Концепция начала общества К. Леви-Строса




Вполне очевидно, что проблема того, где проходит граница между обществом и досоциальным миром, является фундаментальным вопросом всего социального знания. Тем, кто знаком с советским обществознанием, известно, что едва ли не по всем ключевым мировоззренческим вопросам в СССР была официальная «единственно верная» позиция. Однако, в советском марксизме единой позиции относительно этой границы нет.

Наибольшее распространение в СССР получила концепция Ю.Семенова, согласно которой сущность социогенеза заключается в «обуздании» основных биологических инстинктов. Социокультурный мир укореняется как новый тип бытия, как новый онтологический уровень, когда формируется система детерминации поведения, побеждающая инстинктивную. Семенов рассматривает постановку под контроль, во-первых, пищевого инстинкта посредством установления коммуналистических отношений при распределении пищи (каждый получает доступ к пище в силу факта принадлежности к группе, при этом распределение не базируется на силовом превосходстве одних над другими), во-вторых, полового инстинкта посредством формирования полового табу, запрещающего сексуальные отношения внутри собственной группы. Последнее, по версии Семенова, блокировало разрушительную для группы конкуренцию мужских особей из-за женщин и обусловило появление дуально-родовой общности, образование которой и стало завершением социогенеза. Концепция Семенова, хотя и не обрела в полной мере статус официальной точки зрения, но была от этого недалека.

Важнейшей стороной процесса возвышения наших предков над животной организацией было формирование устойчивых небиологических поведенческих паттернов (норм), рост их числа, разнообразия, роли в организации поведения, и, в конечном счете, установление стабильного доминирования над биологическими регуляторами (инстинктами). Однако из этого общего момента никак не следует, что общество начинается именно с «обуздания» полового инстинкта. Саму же идею того, что границей, отделяющей общество от досоциального мира, является возникновение экзогамии, высказал задолго до Семенова, еще в 1949 году, один из крупнейших антропологов XX века Клод Леви-Строс, на которого Семенов в этом контексте так ни разу и не сослался. Мысль же о том, что первая базирующаяся на экзогамии общность состояла из двух родов, принадлежит одному из основоположников антропологии культуры Э. Тайлору.
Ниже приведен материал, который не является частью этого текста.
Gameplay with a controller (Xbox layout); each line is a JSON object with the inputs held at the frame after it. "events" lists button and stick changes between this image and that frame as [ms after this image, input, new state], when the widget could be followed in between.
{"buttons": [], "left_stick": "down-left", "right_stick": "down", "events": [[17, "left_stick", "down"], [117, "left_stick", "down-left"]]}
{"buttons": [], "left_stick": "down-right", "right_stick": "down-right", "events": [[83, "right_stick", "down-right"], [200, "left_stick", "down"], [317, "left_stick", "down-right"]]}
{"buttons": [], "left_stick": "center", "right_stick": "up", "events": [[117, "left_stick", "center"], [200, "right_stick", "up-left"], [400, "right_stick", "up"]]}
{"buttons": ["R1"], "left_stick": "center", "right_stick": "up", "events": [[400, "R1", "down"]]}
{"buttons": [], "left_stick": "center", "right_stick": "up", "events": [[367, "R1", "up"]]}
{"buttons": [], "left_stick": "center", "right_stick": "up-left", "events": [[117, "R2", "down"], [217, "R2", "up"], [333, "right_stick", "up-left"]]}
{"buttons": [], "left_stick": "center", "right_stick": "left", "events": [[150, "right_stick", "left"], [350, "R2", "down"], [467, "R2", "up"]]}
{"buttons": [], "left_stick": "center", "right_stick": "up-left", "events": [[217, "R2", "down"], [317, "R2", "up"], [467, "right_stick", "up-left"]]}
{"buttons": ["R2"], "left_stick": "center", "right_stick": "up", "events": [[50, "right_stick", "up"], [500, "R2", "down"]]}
Сегодня в мире именно концепция начала общества Леви-Строса если не общепринята, то общеизвестна, и с ней в первую очередь соотносятся все серьезные исследования в этой области. Позиция его, в предельно кратком изложении, выглядит следующим образом. «Запрет инцеста – это то, где природа превосходит себя». «Мы знаем, какая функция выполнялась запретом на инцест в примитивных обществах. Выталкивая… дочерей и сестер из единокровной группы и предписывая им замужество с членами другой, он создавал узы альянса между этими природными группами, первого союза, который можно назвать социальным. Запрет на инцест, таким образом, есть базис человеческого общества, в смысле он есть это общество». Эндогамная группа воспроизводится на чисто природных основаниях, требующих двух разных лиц противоположного пола, и ее связывает биологическое родство. Рождение человека в условиях экзогамии подразумевает столь же необходимую связь двух групп. Эта связь носит уже социальный характер. Происходит «замена системы кровного родства биологического происхождения социальной системой отношений свойства».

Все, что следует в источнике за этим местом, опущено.